Stored data entries:
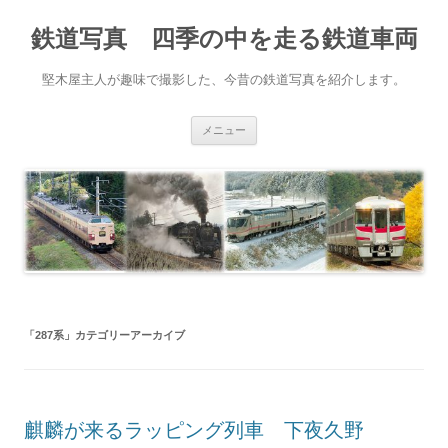
鉄道写真 四季の中を走る鉄道車両
堅木屋主人が趣味で撮影した、今昔の鉄道写真を紹介します。
コ
メニュー
ン
テ
ン
ツ
へ
ス
キ
ッ
プ
「
287系
」カテゴリーアーカイブ
麒麟が来るラッピング列車 下夜久野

**About this task**
Without the pictures, return the whole of the data exactly as given.

**Answer space**
鉄道写真 四季の中を走る鉄道車両
堅木屋主人が趣味で撮影した、今昔の鉄道写真を紹介します。
コ
メニュー
ン
テ
ン
ツ
へ
ス
キ
ッ
プ
「
287系
」カテゴリーアーカイブ
麒麟が来るラッピング列車 下夜久野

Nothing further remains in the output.